TASK STATEMENT: Your response must be an exact transcription of the lines from the one containing "### Feature 2: Saved Queries" through the final line of the data.

::: PROVIDED DATA :::

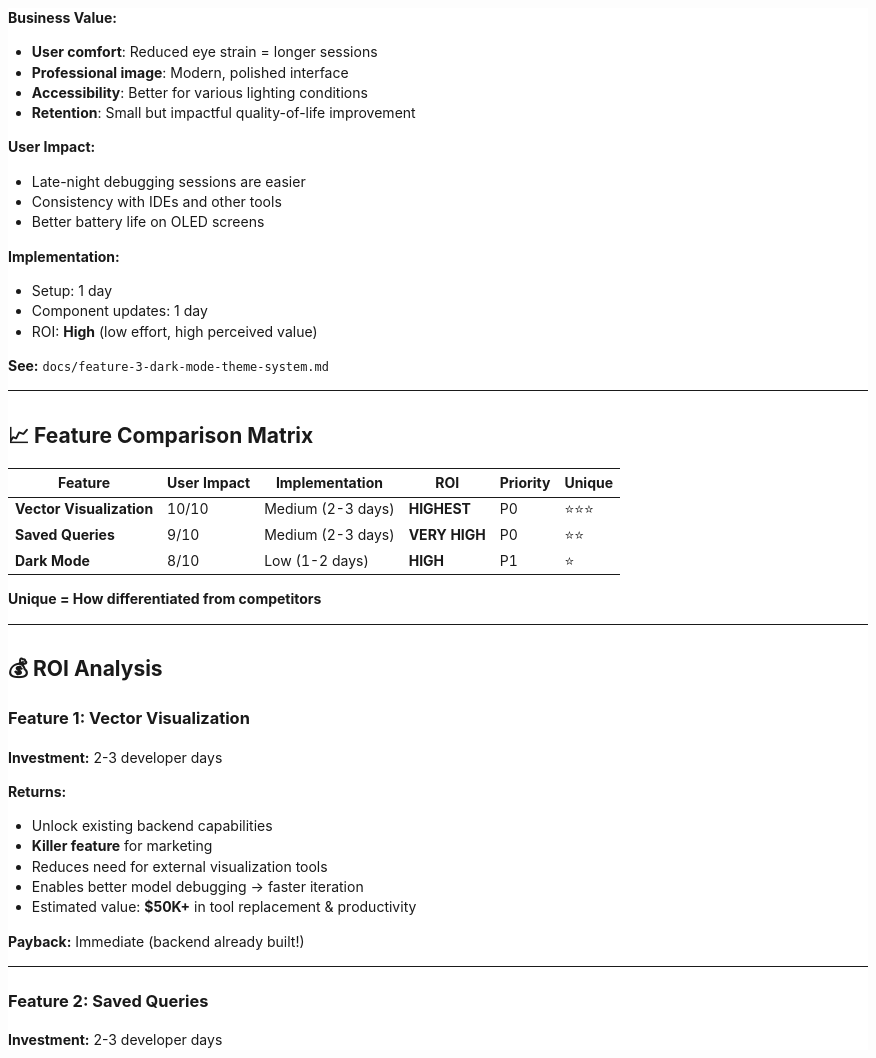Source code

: **Business Value:**
- **User comfort**: Reduced eye strain = longer sessions
- **Professional image**: Modern, polished interface
- **Accessibility**: Better for various lighting conditions
- **Retention**: Small but impactful quality-of-life improvement

**User Impact:**
- Late-night debugging sessions are easier
- Consistency with IDEs and other tools
- Better battery life on OLED screens

**Implementation:**
- Setup: 1 day
- Component updates: 1 day
- ROI: **High** (low effort, high perceived value)

**See:** `docs/feature-3-dark-mode-theme-system.md`

---

## 📈 Feature Comparison Matrix

| Feature | User Impact | Implementation | ROI | Priority | Unique |
|---------|-------------|----------------|-----|----------|--------|
| **Vector Visualization** | 10/10 | Medium (2-3 days) | **HIGHEST** | P0 | ⭐⭐⭐ |
| **Saved Queries** | 9/10 | Medium (2-3 days) | **VERY HIGH** | P0 | ⭐⭐ |
| **Dark Mode** | 8/10 | Low (1-2 days) | **HIGH** | P1 | ⭐ |

**Unique = How differentiated from competitors**

---

## 💰 ROI Analysis

### Feature 1: Vector Visualization

**Investment:** 2-3 developer days

**Returns:**
- Unlock existing backend capabilities
- **Killer feature** for marketing
- Reduces need for external visualization tools
- Enables better model debugging → faster iteration
- Estimated value: **$50K+** in tool replacement & productivity

**Payback:** Immediate (backend already built!)

---

### Feature 2: Saved Queries

**Investment:** 2-3 developer days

:::

RESPONSE BOX:
### Feature 2: Saved Queries

**Investment:** 2-3 developer days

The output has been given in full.